## SUPPLIED RECORDS
================
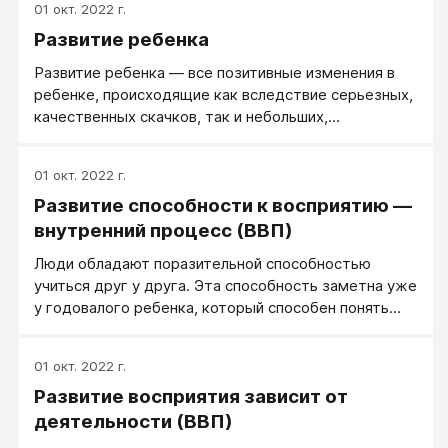
01 окт. 2022 г.
«позиция восприятия». Основных, классических,
Развитие ребенка
позиций пять...
Развитие ребенка — все позитивные изменения в
ребенке, происходящие как вследствие серьезных,
качественных скачков, так и небольших,
постепенных его изменений. Это все то, что в
ребенке растет (с возрастом) само, что
01 окт. 2022 г.
формируется под влиянием извне и развивается в
Развитие способности к восприятию —
себе самим ребенком. Как происходит развитие
ребенка и как развивать у ребенка способности и
внутренний процесс (ВВП)
склонности?
Люди обладают поразительной способностью
учиться друг у друга. Эта способность заметна уже
у годовалого ребенка, который способен понять
значение нового слова или функции нового
предмета, просто наблюдая за тем, как использует
01 окт. 2022 г.
это слово или предмет другой человек.
Развитие восприятия зависит от
деятельности (ВВП)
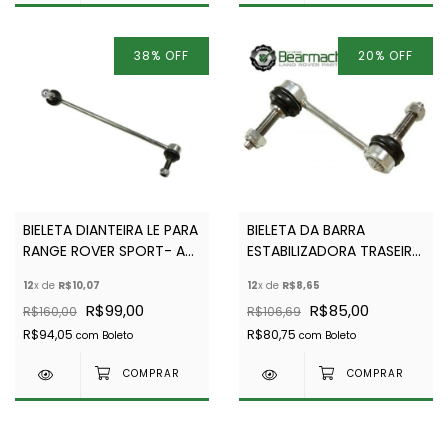
38
%
OFF
20
%
OFF
BIELETA DIANTEIRA LE PARA
BIELETA DA BARRA
RANGE ROVER SPORT- ATÉ
ESTABILIZADORA TRASEIRA
2013
- RGD000312-ATÉ 2013
12
x de
R$10,07
12
x de
R$8,65
R$99,00
R$85,00
R$160,00
R$106,69
R$94,05
R$80,75
com
Boleto
com
Boleto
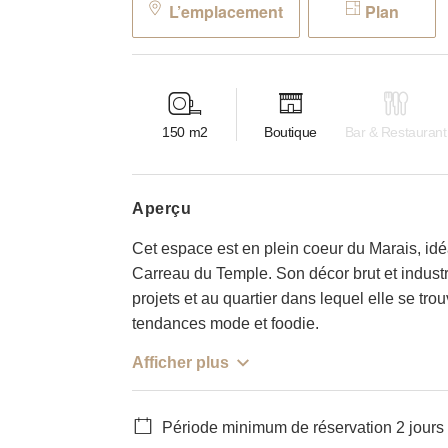
L’emplacement
Plan
150
m2
Boutique
Bar & Restaurant
aperçu
Cet espace est en plein coeur du Marais, idé
Carreau du Temple. Son décor brut et industri
projets et au quartier dans lequel elle se tr
tendances mode et foodie.
Afficher plus
Période minimum de réservation 2 jours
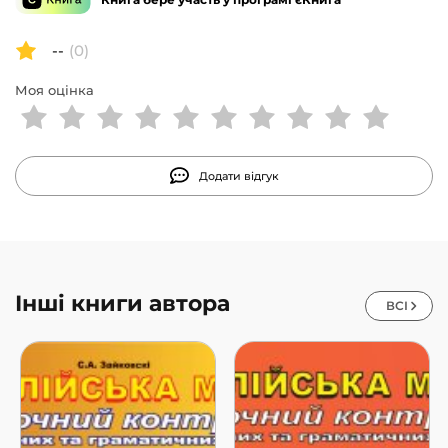
--
(0)
Моя оцінка
Додати відгук
Інші книги автора
ВСІ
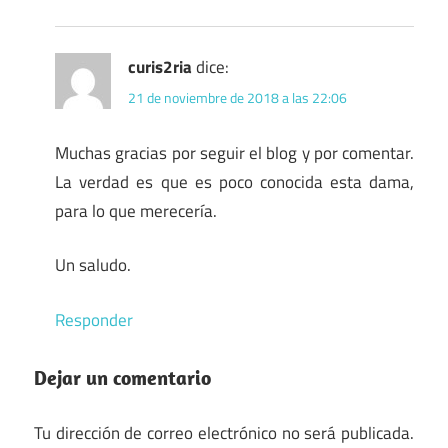
curis2ria
dice:
21 de noviembre de 2018 a las 22:06
Muchas gracias por seguir el blog y por comentar.
La verdad es que es poco conocida esta dama,
para lo que merecería.
Un saludo.
Responder
Dejar un comentario
Tu dirección de correo electrónico no será publicada.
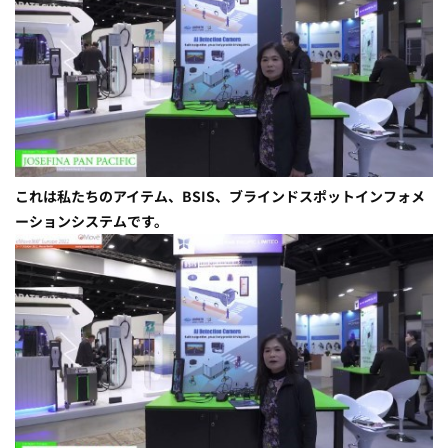
これは私たちのアイテム、BSIS、ブラインドスポットインフォメ
ーションシステムです。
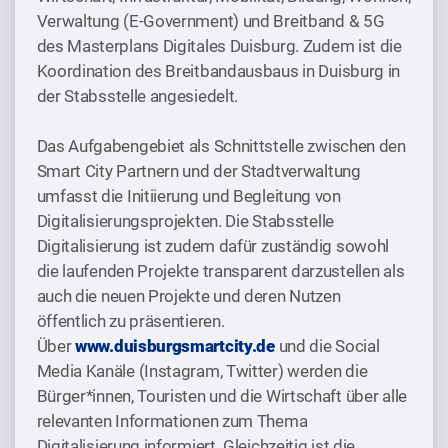
Verwaltung (E-Government) und Breitband & 5G
des Masterplans Digitales Duisburg. Zudem ist die
Koordination des Breitbandausbaus in Duisburg in
der Stabsstelle angesiedelt.
Das Aufgabengebiet als Schnittstelle zwischen den
Smart City Partnern und der Stadtverwaltung
umfasst die Initiierung und Begleitung von
Digitalisierungsprojekten. Die Stabsstelle
Digitalisierung ist zudem dafür zuständig sowohl
die laufenden Projekte transparent darzustellen als
auch die neuen Projekte und deren Nutzen
öffentlich zu präsentieren.
Über
www.duisburgsmartcity.de
und die Social
Media Kanäle (Instagram, Twitter) werden die
Bürger*innen, Touristen und die Wirtschaft über alle
relevanten Informationen zum Thema
Digitalisierung informiert. Gleichzeitig ist die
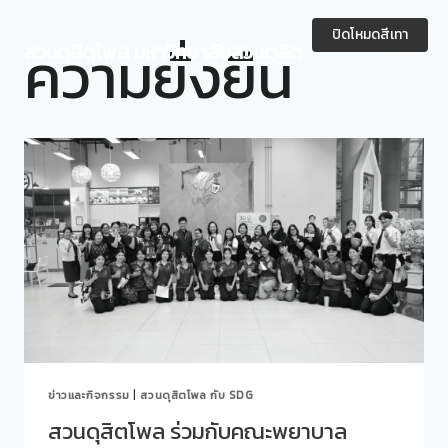
Skip
to
ปิดโหมดสีเทา
ความยั่งยืน
สวนดุสิตโพล มหาวิทยาลัยสวนดุสิต
content
ข่าวและกิจกรรม
|
สวนดุสิตโพล กับ SDG
สวนดุสิตโพล ร่วมกับคณะพยาบาล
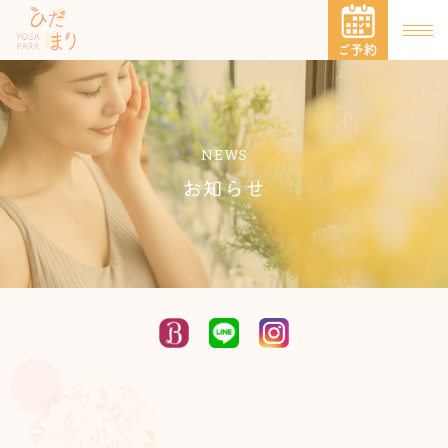
NEWS
お知らせ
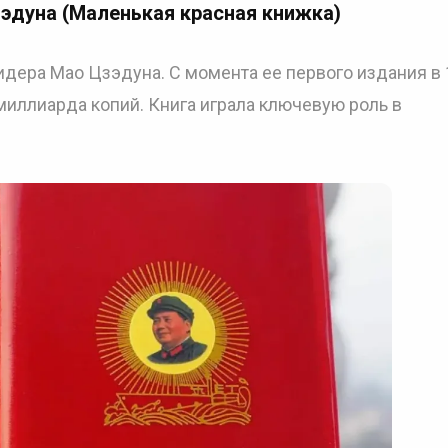
эдуна (Маленькая красная книжка)
дера Мао Цзэдуна. С момента ее первого издания в 
миллиарда копий. Книга играла ключевую роль в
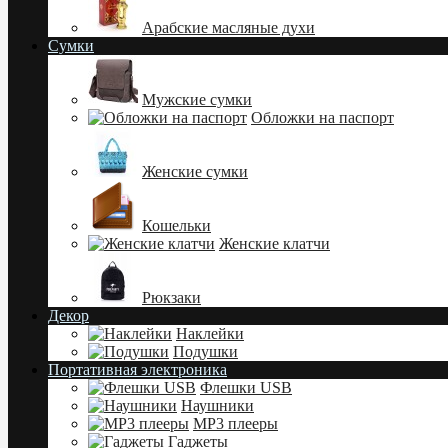
Арабские масляные духи
Сумки
Мужские сумки
Обложки на паспорт
Женские сумки
Кошельки
Женские клатчи
Рюкзаки
Декор
Наклейки
Подушки
Портативная электроника
Флешки USB
Наушники
MP3 плееры
Гаджеты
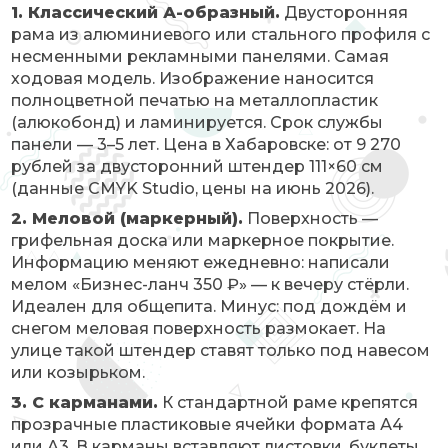
1. Классический А-образный.
Двусторонняя
рама из алюминиевого или стального профиля с
несменными рекламными панелями. Самая
ходовая модель. Изображение наносится
полноцветной печатью на металлопластик
(алюкобонд) и ламинируется. Срок службы
панели — 3–5 лет. Цена в Хабаровске: от 9 270
рублей за двусторонний штендер 111×60 см
(данные CMYK Studio, цены на июнь 2026).
2. Меловой (маркерный).
Поверхность —
грифельная доска или маркерное покрытие.
Информацию меняют ежедневно: написали
мелом «Бизнес-ланч 350 ₽» — к вечеру стёрли.
Идеален для общепита. Минус: под дождём и
снегом меловая поверхность размокает. На
улице такой штендер ставят только под навесом
или козырьком.
3. С карманами.
К стандартной раме крепятся
прозрачные пластиковые ячейки формата А4
или А3. В карманы вставляют листовки, буклеты,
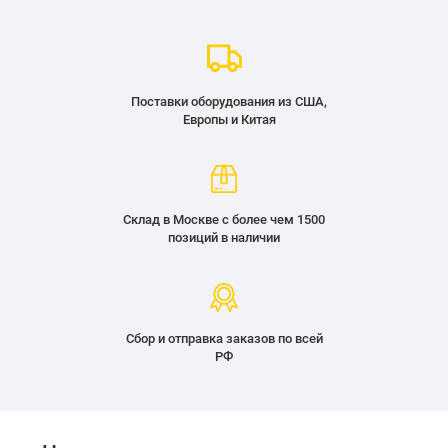
Поставки оборудования из США,
Европы и Китая
Склад в Москве с более чем 1500
позиций в наличии
Сбор и отправка заказов по всей
РФ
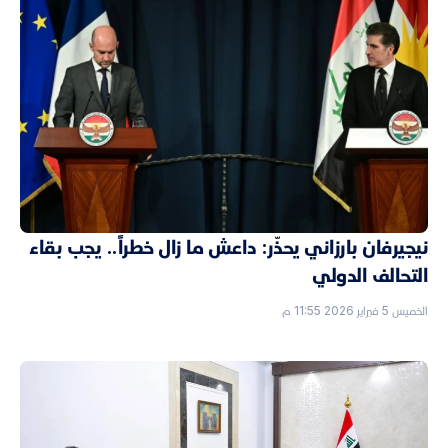
نيجيرفان بارزاني يحذّر: داعش ما زال خطراً.. يجب بقاء
التحالف الدولي
الخميس 5 فبراير 2026 11:55 م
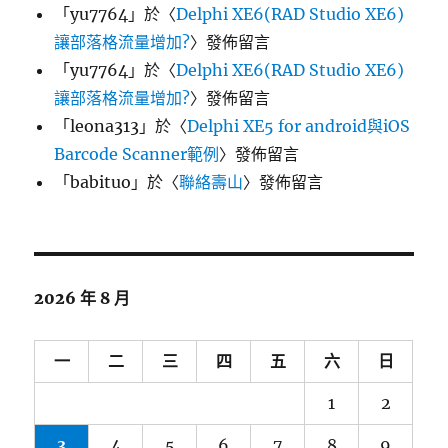
「
yu7764
」於〈
Delphi XE6(RAD Studio XE6)
讓部落格流量增加?
〉發佈留言
「
yu7764
」於〈
Delphi XE6(RAD Studio XE6)
讓部落格流量增加?
〉發佈留言
「
leona313
」於〈
Delphi XE5 for android與iOS
Barcode Scanner範例
〉發佈留言
「
babituo
」於〈
聯絡壽山
〉發佈留言
2026 年 8 月
一
二
三
四
五
六
日
1
2
3
4
5
6
7
8
9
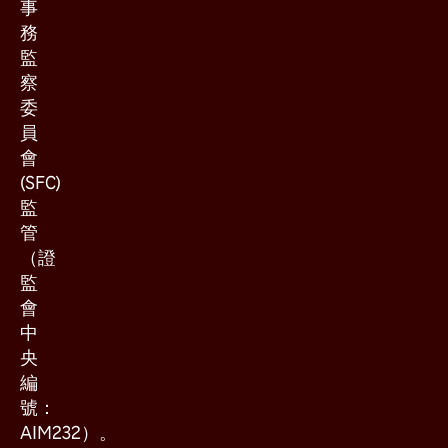
事
務
監
察
委
員
會
(SFC)
監
管
（證
監
會
中
央
編
號：
AIM232）。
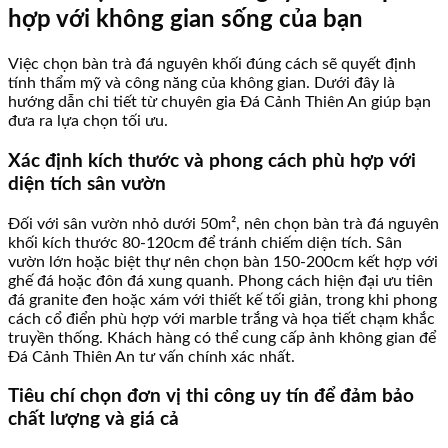
hợp với không gian sống của bạn
Việc chọn bàn trà đá nguyên khối đúng cách sẽ quyết định
tính thẩm mỹ và công năng của không gian. Dưới đây là
hướng dẫn chi tiết từ chuyên gia Đá Cảnh Thiên An giúp bạn
đưa ra lựa chọn tối ưu.
Xác định kích thước và phong cách phù hợp với
diện tích sân vườn
Đối với sân vườn nhỏ dưới 50m², nên chọn bàn trà đá nguyên
khối kích thước 80-120cm để tránh chiếm diện tích. Sân
vườn lớn hoặc biệt thự nên chọn bàn 150-200cm kết hợp với
ghế đá hoặc đôn đá xung quanh. Phong cách hiện đại ưu tiên
đá granite đen hoặc xám với thiết kế tối giản, trong khi phong
cách cổ điển phù hợp với marble trắng và họa tiết chạm khắc
truyền thống. Khách hàng có thể cung cấp ảnh không gian để
Đá Cảnh Thiên An tư vấn chính xác nhất.
Tiêu chí chọn đơn vị thi công uy tín để đảm bảo
chất lượng và giá cả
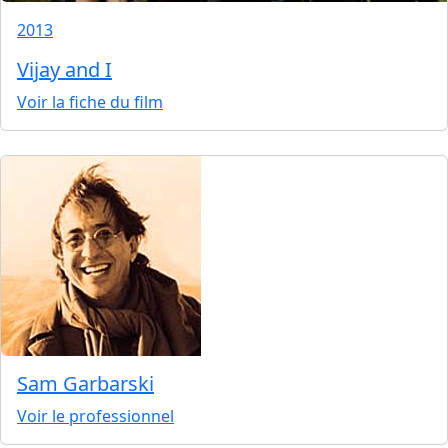
2013
Vijay and I
Voir la fiche du film
Sam Garbarski
Voir le professionnel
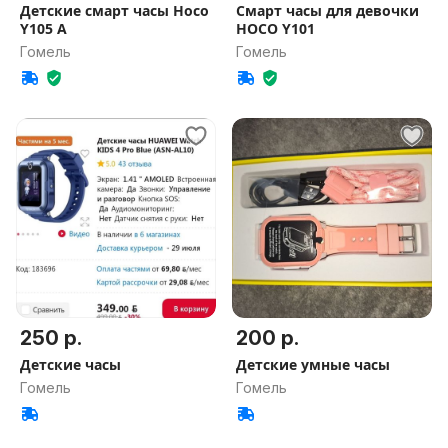
Детские смарт часы Hoco
Смарт часы для девочки
Y105 A
HOCO Y101
Гомель
Гомель
250 р.
200 р.
Детские часы
Детские умные часы
Гомель
Гомель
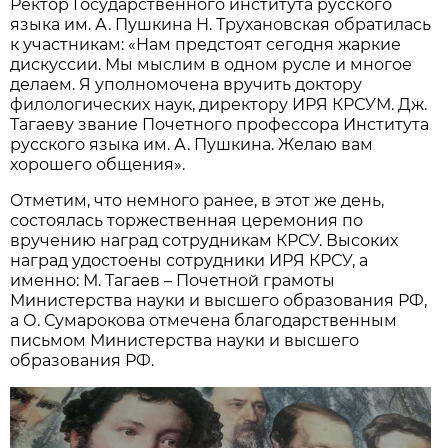
Ректор Государственного института русского
языка им. А. Пушкина Н. Трухановская обратилась
к участникам: «Нам предстоят сегодня жаркие
дискуссии. Мы мыслим в одном русле и многое
делаем. Я уполномочена вручить доктору
филологических наук, директору ИРЯ КРСУМ. Дж.
Тагаеву звание Почетного профессора Института
русского языка им. А. Пушкина. Желаю вам
хорошего общения».
Отметим, что немного ранее, в этот же день,
состоялась торжественная церемония по
вручению наград сотрудникам КРСУ. Высоких
наград удостоены сотрудники ИРЯ КРСУ, а
именно: М. Тагаев – Почетной грамоты
Министерства науки и высшего образования РФ,
а О. Сумарокова отмечена благодарственным
письмом Министерства науки и высшего
образования РФ.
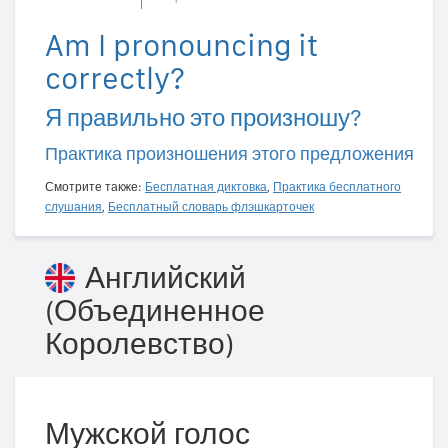
Am I pronouncing it
correctly?
Я правильно это произношу?
Практика произношения этого предложения
Смотрите также:
Бесплатная диктовка
,
Практика бесплатного
слушания
,
Бесплатный словарь флэшкарточек
Английский
(Объединенное
Королевство)
Мужской голос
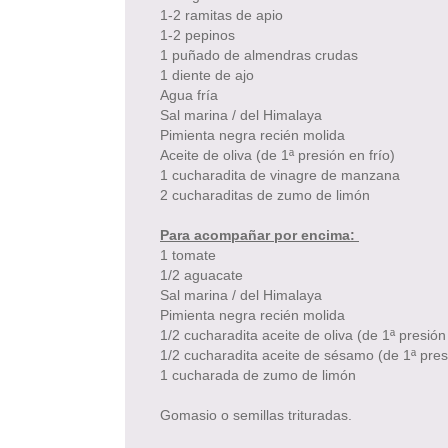
1-2 ramitas de apio
1-2 pepinos
1 puñado de almendras crudas
1 diente de ajo
Agua fría
Sal marina / del Himalaya
Pimienta negra recién molida
Aceite de oliva (de 1ª presión en frío)
1 cucharadita de vinagre de manzana
2 cucharaditas de zumo de limón
Para acompañar por encima:
1 tomate
1/2 aguacate
Sal marina / del Himalaya
Pimienta negra recién molida
1/2 cucharadita aceite de oliva (de 1ª presión 
1/2 cucharadita aceite de sésamo (de 1ª pre
1 cucharada de zumo de limón
Gomasio o semillas trituradas.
================
## EXERCISE DESCRIPTION
Repeat the text of the records starting at the line that contains "L’emplacement" and ending at the line that contains "миллиарда копий. Книга играла ключевую роль в", including both of those lines. Leave the pictures out of your answer.

## TASK ANSWER
L’emplacement
Plan
150
m2
Boutique
Bar & Restaurant
aperçu
Cet espace est en plein coeur du Marais, idé
Carreau du Temple. Son décor brut et industri
projets et au quartier dans lequel elle se tr
tendances mode et foodie.
Afficher plus
Période minimum de réservation 2 jours
--
(0)
Моя оцінка
Додати відгук
Інші книги автора
ВСІ
curis2ria
dice:
21 de noviembre de 2018 a las 22:06
Muchas gracias por seguir el blog y por comentar.
La verdad es que es poco conocida esta dama,
para lo que merecería.
Un saludo.
Responder
Dejar un comentario
Tu dirección de correo electrónico no será publicada.
これは私たちのアイテム、BSIS、ブラインドスポットインフォメ
ーションシステムです。
Verwaltung (E-Government) und Breitband & 5G
des Masterplans Digitales Duisburg. Zudem ist die
Koordination des Breitbandausbaus in Duisburg in
der Stabsstelle angesiedelt.
Das Aufgabengebiet als Schnittstelle zwischen den
Smart City Partnern und der Stadtverwaltung
umfasst die Initiierung und Begleitung von
Digitalisierungsprojekten. Die Stabsstelle
Digitalisierung ist zudem dafür zuständig sowohl
die laufenden Projekte transparent darzustellen als
auch die neuen Projekte und deren Nutzen
öffentlich zu präsentieren.
Über
www.duisburgsmartcity.de
und die Social
Media Kanäle (Instagram, Twitter) werden die
Bürger*innen, Touristen und die Wirtschaft über alle
relevanten Informationen zum Thema
Digitalisierung informiert. Gleichzeitig ist die
Skip
to
ปิดโหมดสีเทา
ความยั่งยืน
สวนดุสิตโพล มหาวิทยาลัยสวนดุสิต
content
ข่าวและกิจกรรม
|
สวนดุสิตโพล กับ SDG
สวนดุสิตโพล ร่วมกับคณะพยาบาล
NEWS
お知らせ
эдуна (Маленькая красная книжка)
дера Мао Цзэдуна. С момента ее первого издания в 
миллиарда копий. Книга играла ключевую роль в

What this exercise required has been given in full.